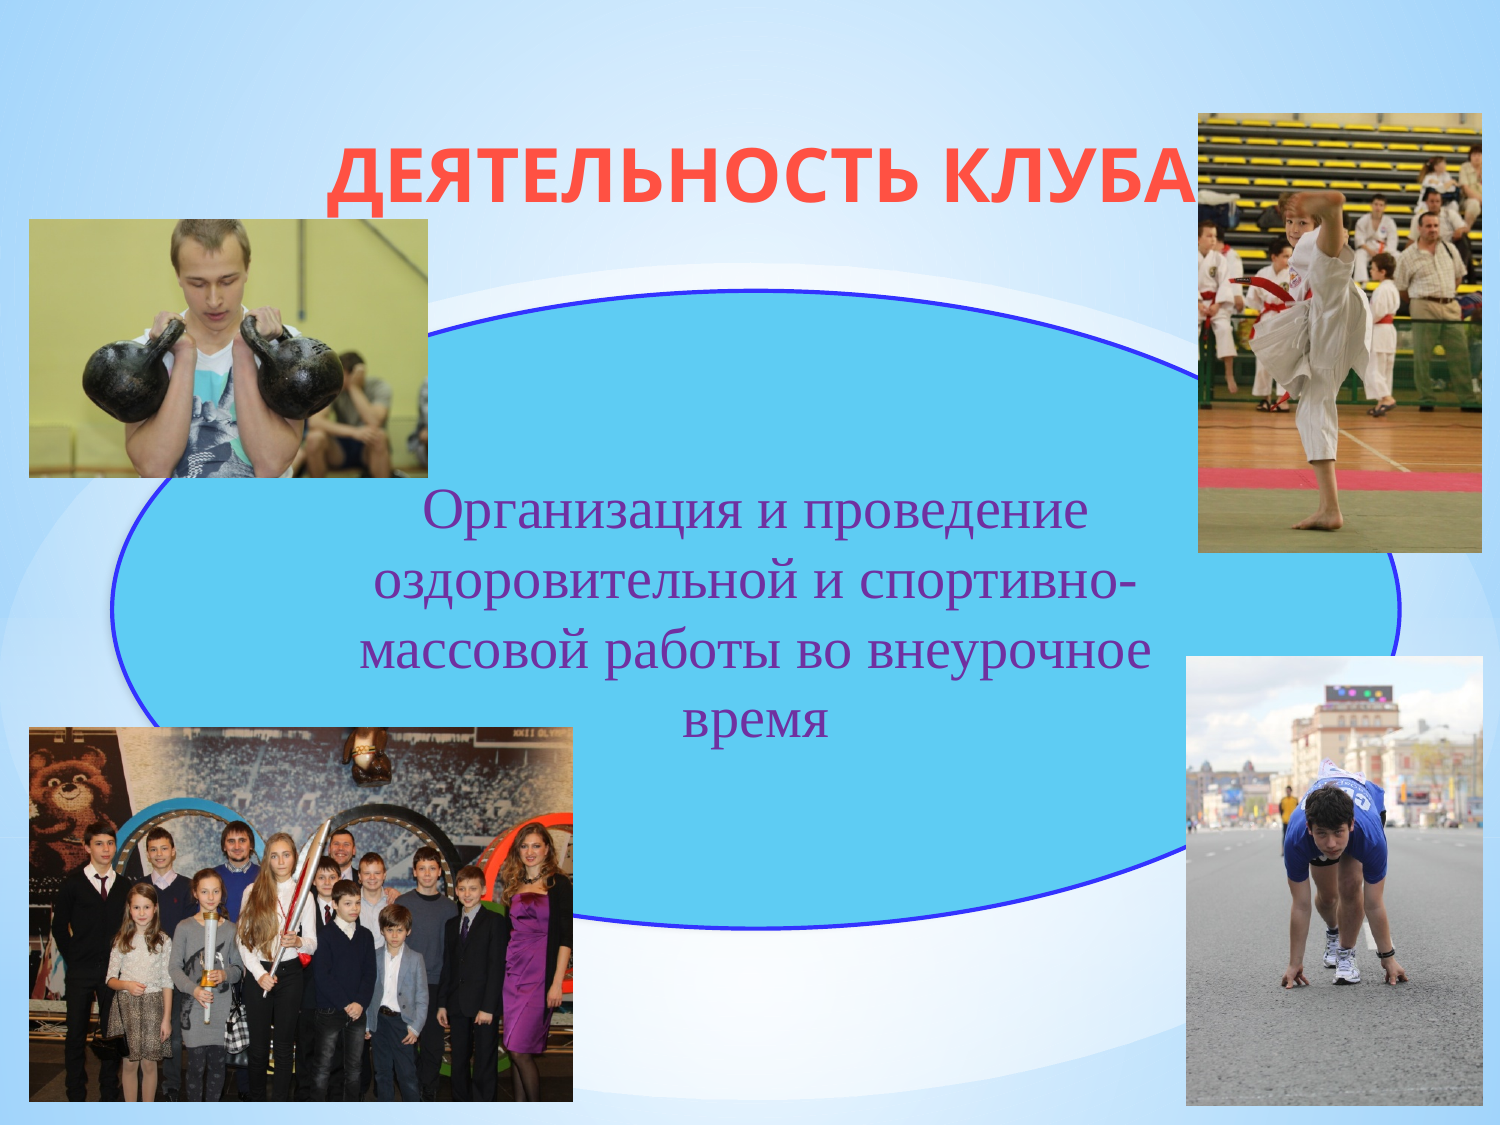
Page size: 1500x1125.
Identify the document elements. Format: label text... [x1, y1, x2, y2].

list ДЕЯТЕЛЬНОСТЬ КЛУБА [187, 120, 1193, 244]
picture [1198, 113, 1482, 553]
picture [29, 727, 574, 1102]
picture [29, 219, 429, 478]
picture [1185, 656, 1483, 1106]
text_box Организация и проведение оздоровительной и спортивно-массовой работы во внеурочное время [109, 288, 1402, 931]
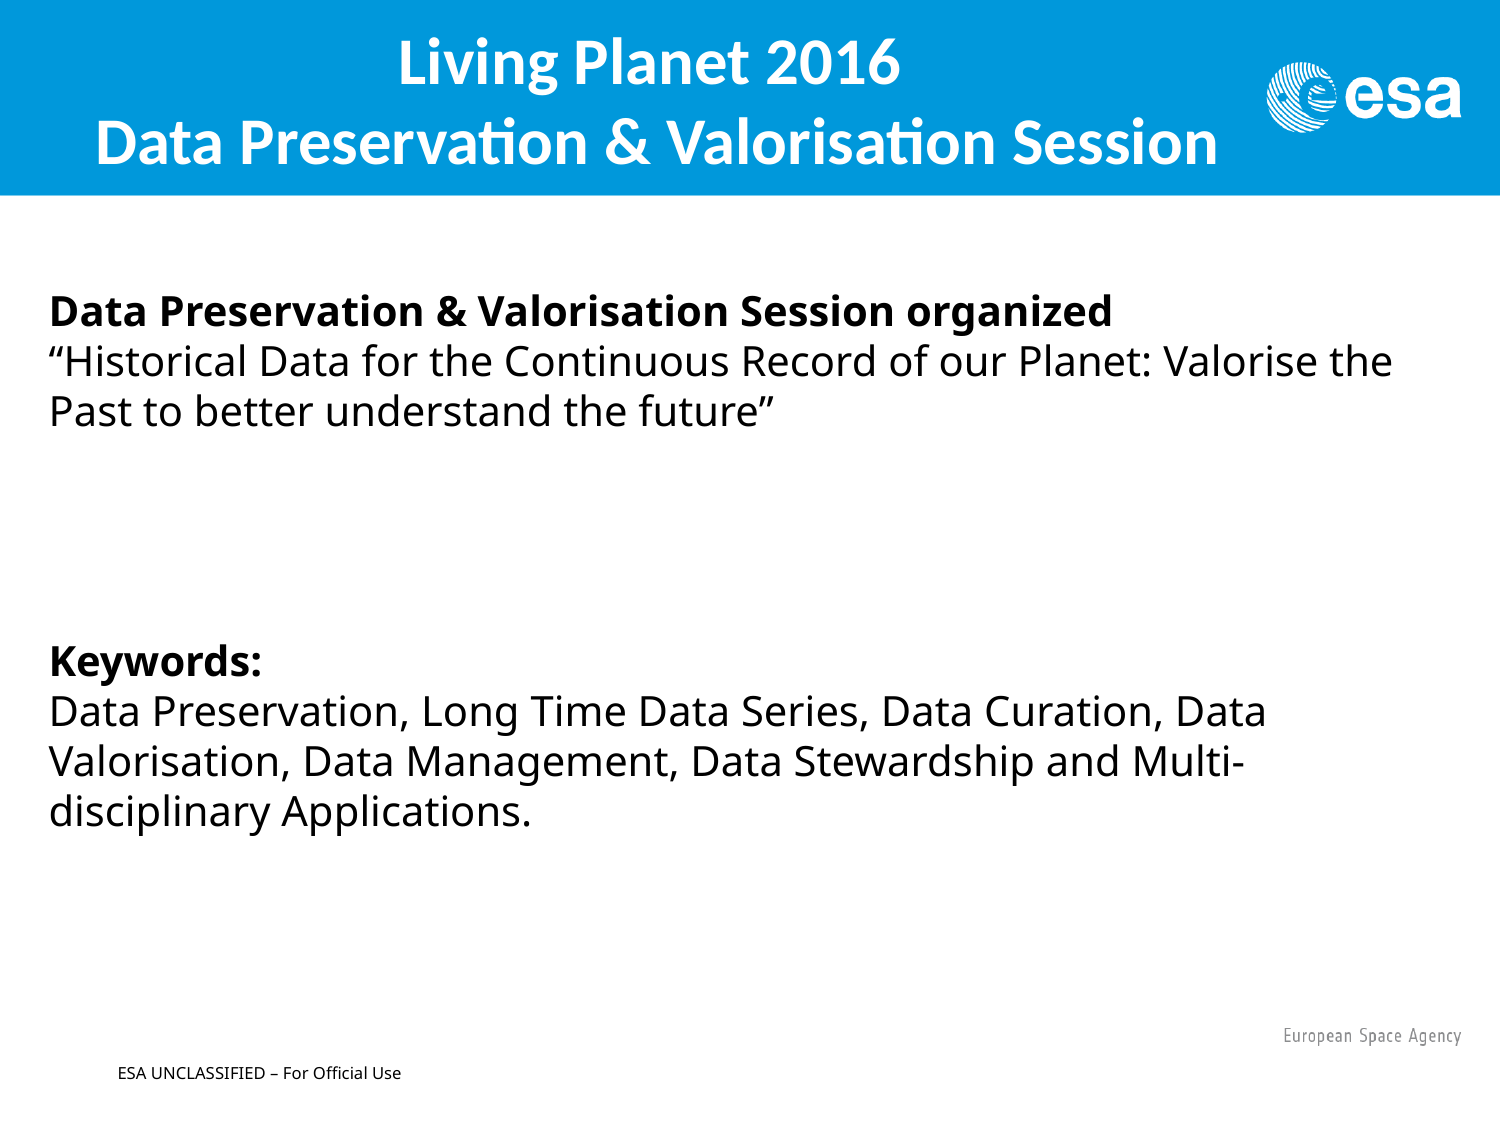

-*-*-

What you are asked to do »
Above are the records; copy every one of them exactly and omit the images.

Answer space »
Page size: 1500x1125.
Identify the document elements. Format: label text... [x1, y1, x2, y2].

list ДЕЯТЕЛЬНОСТЬ КЛУБА [187, 120, 1193, 244]
picture [1198, 113, 1482, 553]
picture [29, 727, 574, 1102]
picture [29, 219, 429, 478]
picture [1185, 656, 1483, 1106]
text_box Организация и проведение оздоровительной и спортивно-массовой работы во внеурочное время [109, 288, 1402, 931]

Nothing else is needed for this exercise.